- _Tasks to complete_:
1. In the osteoarthritis trial abstract, swap "weekly" for "biweekly" and write out the passage from "Three hundred sixty-seven" up to and including "primary care clinics.".
2. According to the osteoarthritis trial abstract, how many older adults were enrolled in the trial?

- _Exercise text_:
____

Address correspondence to Michael V. Vitiello, Psychiatry, Box 356560, University of Washington, Seattle, WA 98195. E-mail:



To assess whether older persons with osteoarthritis (OA) pain and insomnia receiving cognitive–behavioral therapy for pain and insomnia (CBT-PI), a cognitive–behavioral pain coping skills intervention (CBT-P), and an education-only control (EOC) differed in sleep and pain outcomes.


Double-blind, cluster-randomized controlled trial with 9-month follow-up.


Group Health and University of Washington, 2009 to 2011.


Three hundred sixty-seven older adults with OA pain and insomnia.


Six weekly group sessions of CBT-PI, CBT-P, or EOC delivered in participants' primary care clinics.


Primary outcomes were insomnia severity and pain severity. Secondary outcomes were actigraphically measured sleep efficiency and arthritis symptoms.


CBT-PI reduced insomnia severity (score range 0–28) more than EOC (adjusted mean difference = −1.89, 95% confidence interval = −2.83 to −0.96; P < .001) and CBT-P (adjusted mean difference = −2.03, 95% CI = −3.01 to −1.04; P < .001) and improved sleep efficiency (score range 0–100) more than EOC (adjusted mean difference = 2.64, 95% CI = 0.44–4.84; P = .02). CBT-P did not improve insomnia severity more than EOC, but improved sleep efficiency (adjusted mean difference = 2.91, 95% CI = 0.85–4.97; P = .006). Pain severity and arthritis symptoms did not differ between the three arms. A planned analysis in participants with severe baseline pain revealed similar results.


Over 9 months, CBT of insomnia was effective for older adults with OA pain and insomnia. The addition of CBT for insomnia to CBT for pain alone improved outcomes.

____

- _Provided information_:

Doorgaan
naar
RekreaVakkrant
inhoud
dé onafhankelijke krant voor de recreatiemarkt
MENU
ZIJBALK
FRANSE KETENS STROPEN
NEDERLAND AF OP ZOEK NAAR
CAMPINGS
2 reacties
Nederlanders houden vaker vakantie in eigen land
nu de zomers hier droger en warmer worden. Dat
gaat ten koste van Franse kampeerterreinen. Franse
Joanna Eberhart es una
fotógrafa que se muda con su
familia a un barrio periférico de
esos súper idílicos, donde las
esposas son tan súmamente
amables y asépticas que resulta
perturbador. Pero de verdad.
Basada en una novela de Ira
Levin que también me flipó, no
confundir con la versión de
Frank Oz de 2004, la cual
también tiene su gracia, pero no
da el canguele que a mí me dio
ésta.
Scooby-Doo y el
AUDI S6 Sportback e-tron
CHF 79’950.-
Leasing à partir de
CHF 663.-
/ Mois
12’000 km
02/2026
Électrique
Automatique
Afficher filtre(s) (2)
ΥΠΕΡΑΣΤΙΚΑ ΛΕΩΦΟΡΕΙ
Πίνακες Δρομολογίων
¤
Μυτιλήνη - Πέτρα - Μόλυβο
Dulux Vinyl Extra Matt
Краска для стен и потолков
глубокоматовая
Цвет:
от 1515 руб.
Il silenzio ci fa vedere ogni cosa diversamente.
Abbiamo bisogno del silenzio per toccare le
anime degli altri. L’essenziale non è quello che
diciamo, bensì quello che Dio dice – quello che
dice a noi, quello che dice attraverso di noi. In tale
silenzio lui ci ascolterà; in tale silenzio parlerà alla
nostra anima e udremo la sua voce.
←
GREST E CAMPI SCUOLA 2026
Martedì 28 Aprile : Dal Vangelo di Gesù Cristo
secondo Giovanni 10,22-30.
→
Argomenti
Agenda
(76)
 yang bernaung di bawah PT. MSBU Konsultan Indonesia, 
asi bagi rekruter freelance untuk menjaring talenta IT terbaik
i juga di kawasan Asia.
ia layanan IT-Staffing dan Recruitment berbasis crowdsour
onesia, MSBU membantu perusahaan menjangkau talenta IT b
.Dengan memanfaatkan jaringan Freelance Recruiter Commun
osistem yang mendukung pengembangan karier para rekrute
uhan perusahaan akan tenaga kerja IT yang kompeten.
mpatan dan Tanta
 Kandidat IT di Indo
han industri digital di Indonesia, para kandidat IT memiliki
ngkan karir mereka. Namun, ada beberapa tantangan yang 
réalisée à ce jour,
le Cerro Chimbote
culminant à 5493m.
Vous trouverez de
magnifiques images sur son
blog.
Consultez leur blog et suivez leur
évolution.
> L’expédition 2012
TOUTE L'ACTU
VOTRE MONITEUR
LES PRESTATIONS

____

- _Solutions per task_:
1.
Three hundred sixty-seven older adults with OA pain and insomnia.


Six biweekly group sessions of CBT-PI, CBT-P, or EOC delivered in participants' primary care clinics.

2. Three hundred sixty-seven older adults with OA pain and insomnia.